4 - TTL Recompress example
See also the Altinity Knowledge Base article on testing different compression codecs.
Example how to create a table and define recompression rules
CREATE TABLE hits
(
`banner_id` UInt64,
`event_time` DateTime CODEC(Delta, Default),
`c_name` String,
`c_cost` Float64
)
ENGINE = MergeTree
PARTITION BY toYYYYMM(event_time)
ORDER BY (banner_id, event_time)
TTL event_time + toIntervalMonth(1) RECOMPRESS CODEC(ZSTD(1)),
event_time + toIntervalMonth(6) RECOMPRESS CODEC(ZSTD(6);
Default compression is LZ4. See the ClickHouse® documentation for more information.
These TTL rules recompress data after 1 and 6 months.
CODEC(Delta, Default) – Default means to use default compression (LZ4 -> ZSTD1 -> ZSTD6) in this case.

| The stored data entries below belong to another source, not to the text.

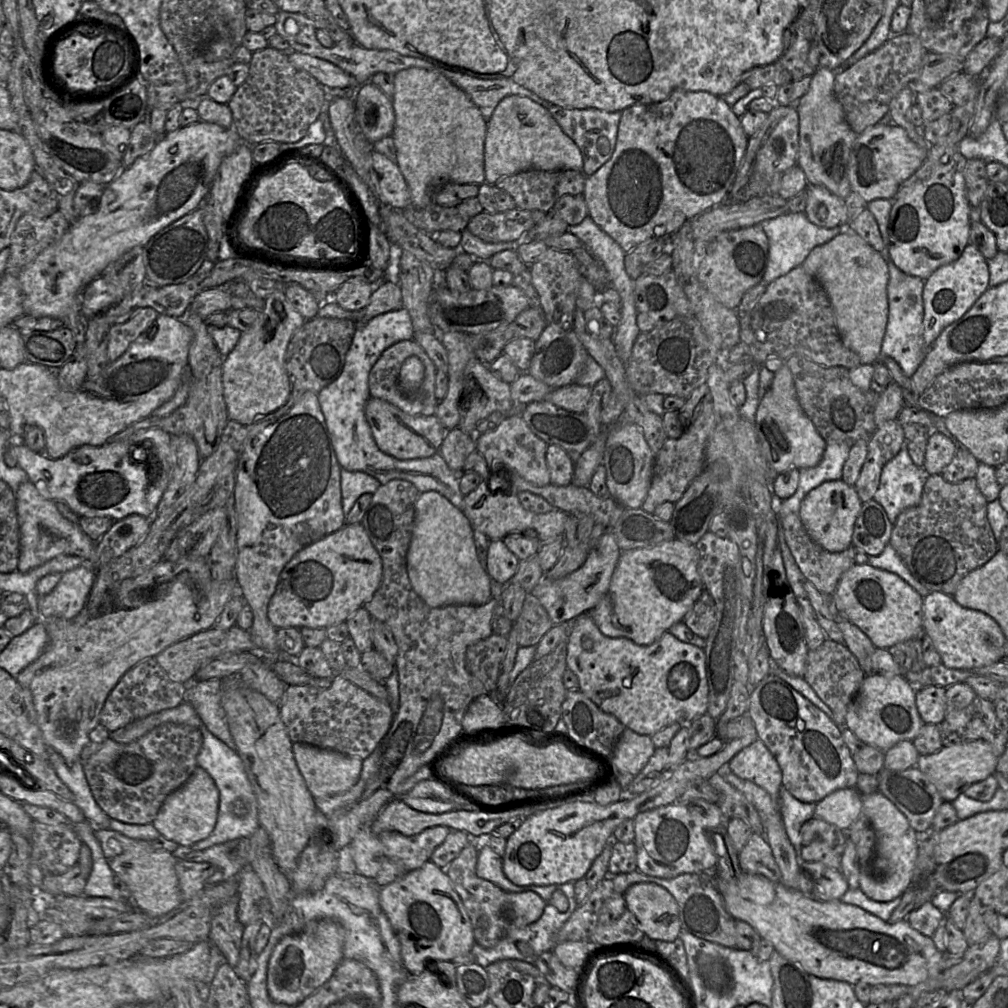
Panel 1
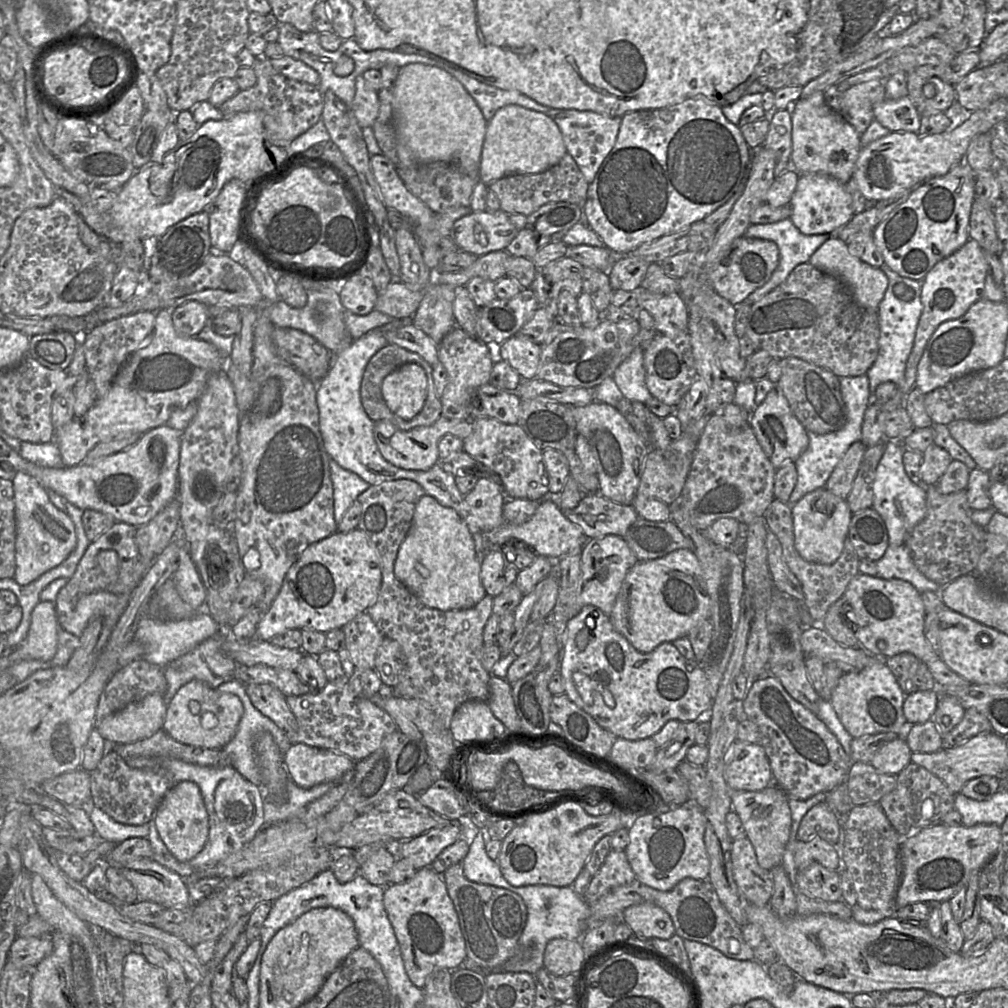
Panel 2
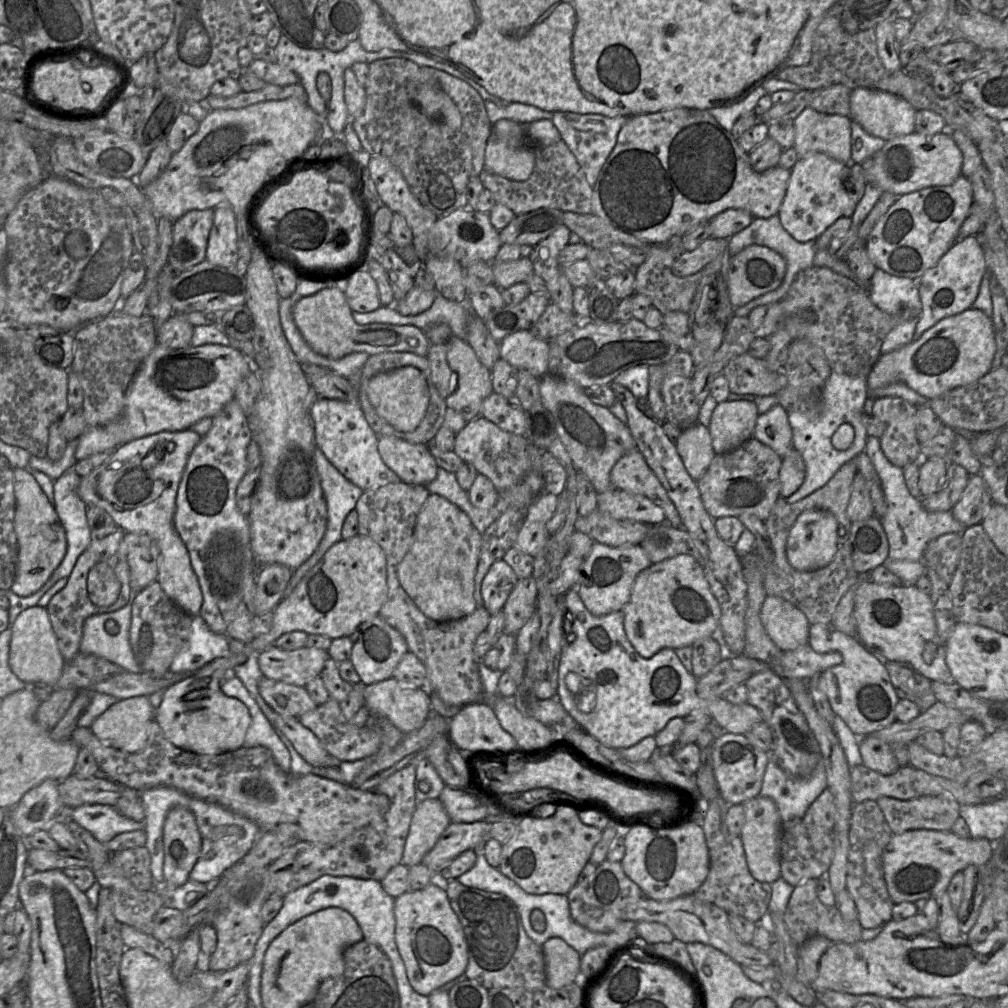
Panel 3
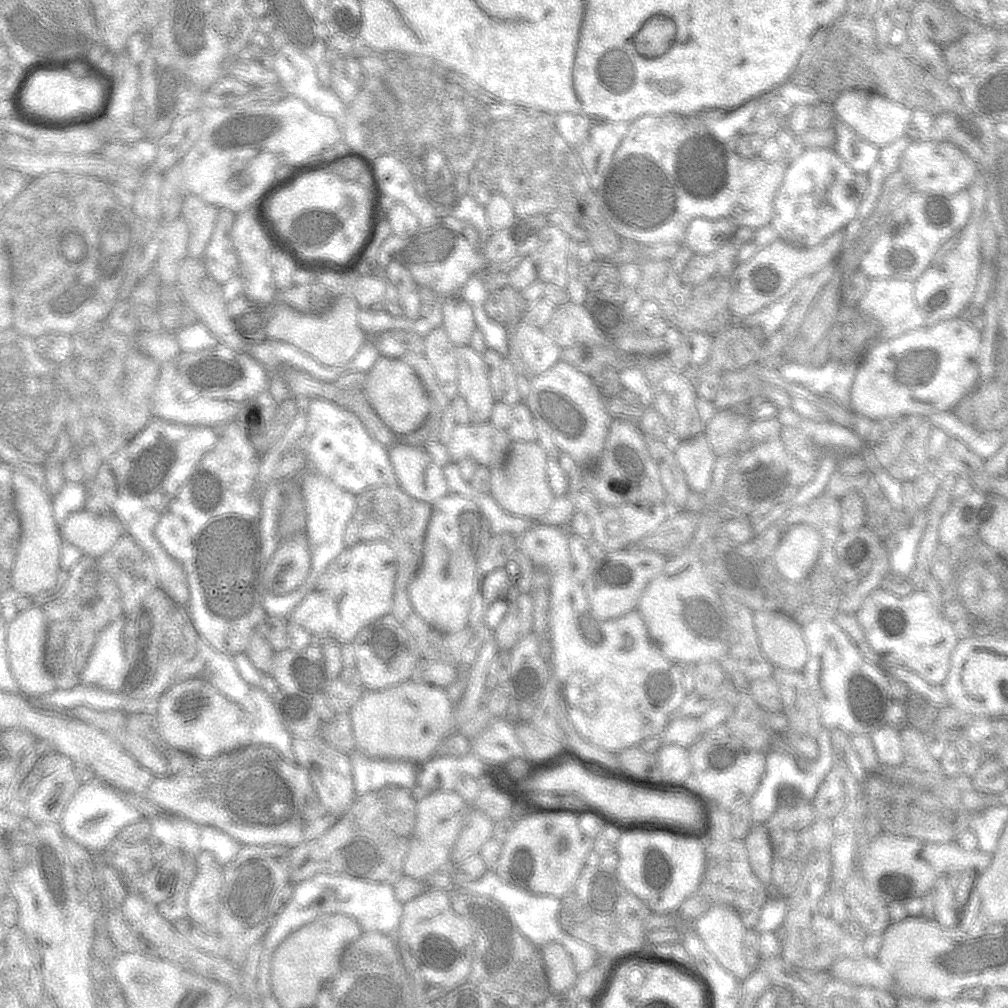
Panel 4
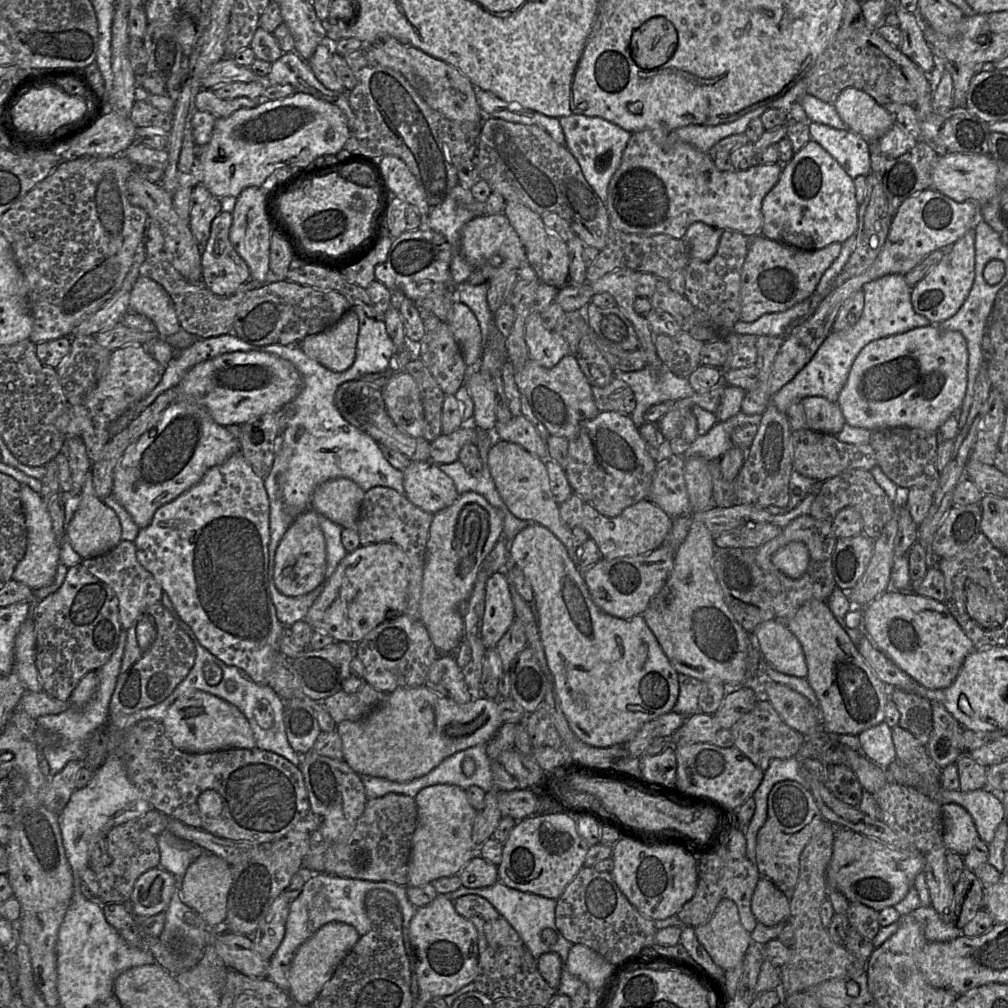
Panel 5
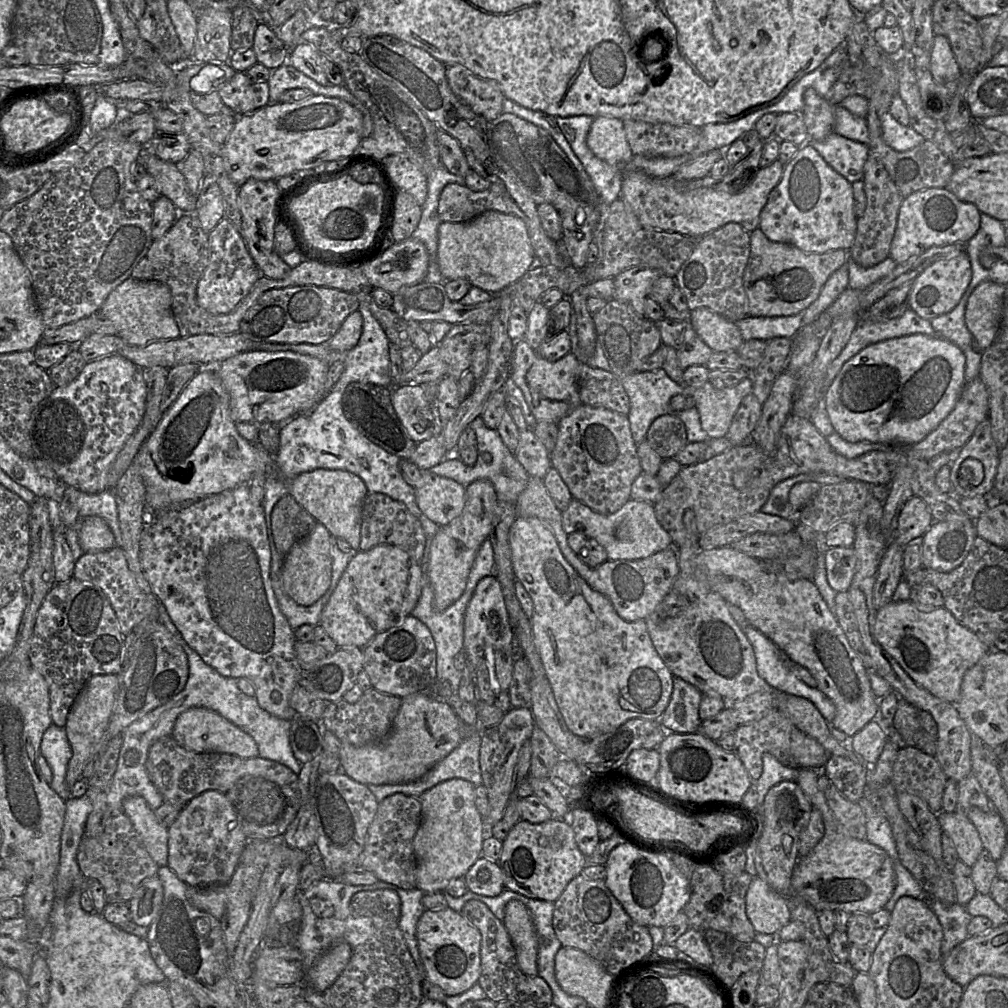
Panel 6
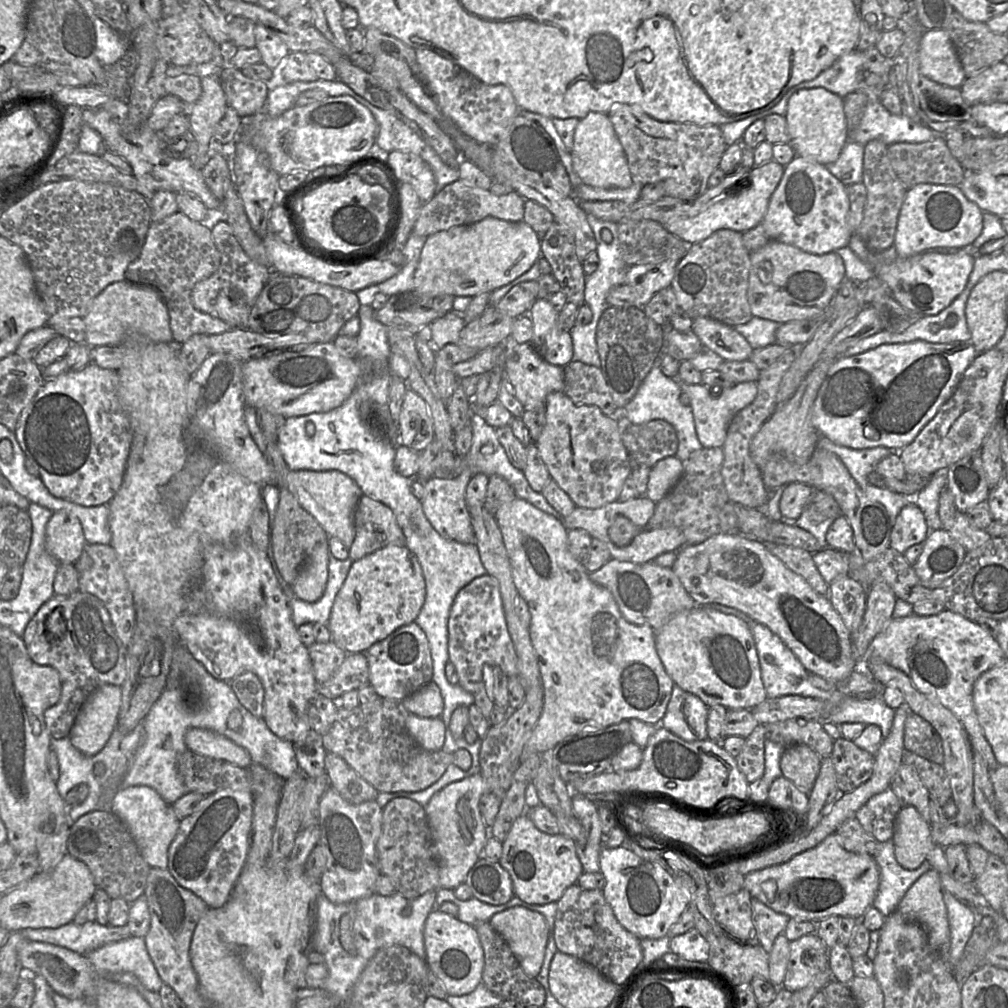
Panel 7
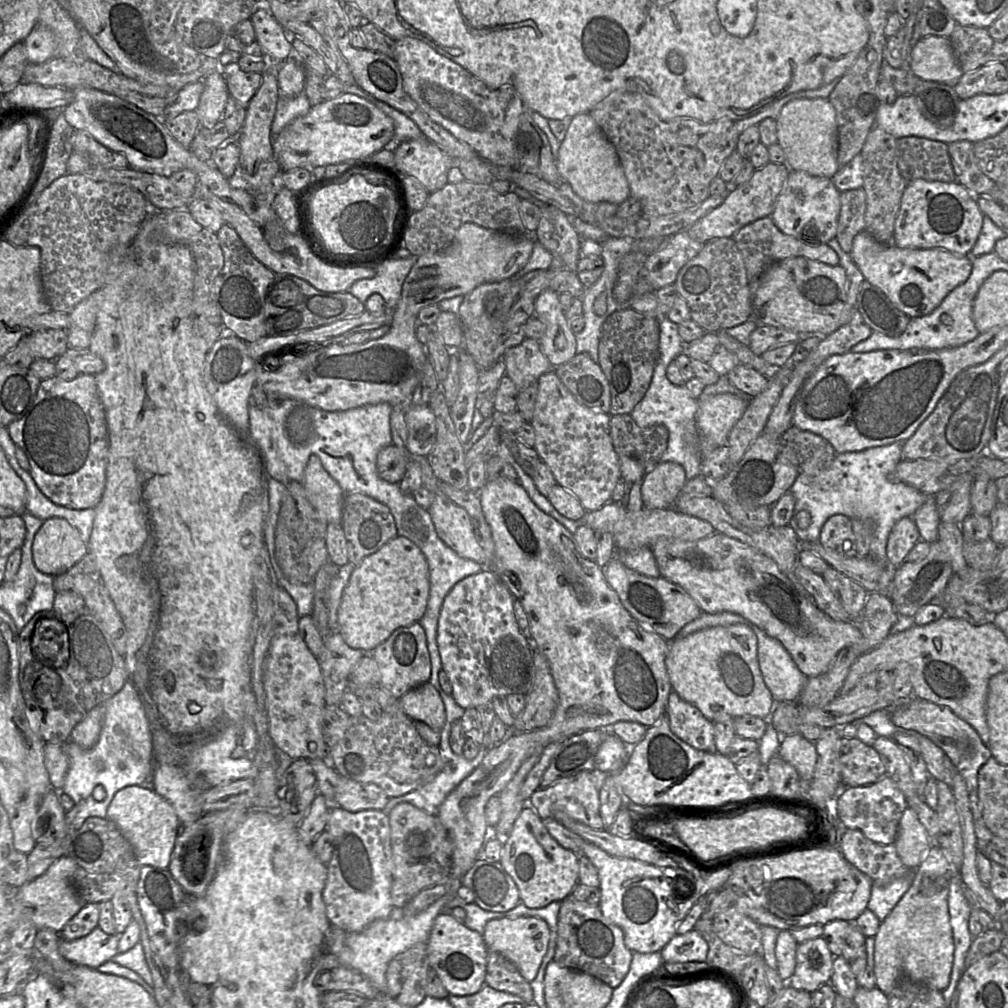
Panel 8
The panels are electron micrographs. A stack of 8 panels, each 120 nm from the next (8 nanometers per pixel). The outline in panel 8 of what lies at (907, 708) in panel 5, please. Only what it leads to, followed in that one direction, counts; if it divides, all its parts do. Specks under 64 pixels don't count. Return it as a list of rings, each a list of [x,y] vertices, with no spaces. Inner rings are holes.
[[[918,733],[920,751],[930,777],[942,781],[952,788],[954,776],[958,772],[946,753],[931,739]]]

Example how to define recompression rules for an existing table
CREATE TABLE hits
(
`banner_id` UInt64,
`event_time` DateTime CODEC(Delta, LZ4),
`c_name` String,
`c_cost` Float64
)
ENGINE = MergeTree
PARTITION BY toYYYYMM(event_time)
ORDER BY (banner_id, event_time);
ALTER TABLE hits
modify column event_time DateTime CODEC(Delta, Default),
modify TTL event_time + toIntervalMonth(1) RECOMPRESS CODEC(ZSTD(1)),
event_time + toIntervalMonth(6) RECOMPRESS CODEC(ZSTD(6));
All columns have implicit default compression from server config, except event_time
, that’s why need to change to compression to Default
for this column otherwise it won’t be recompressed.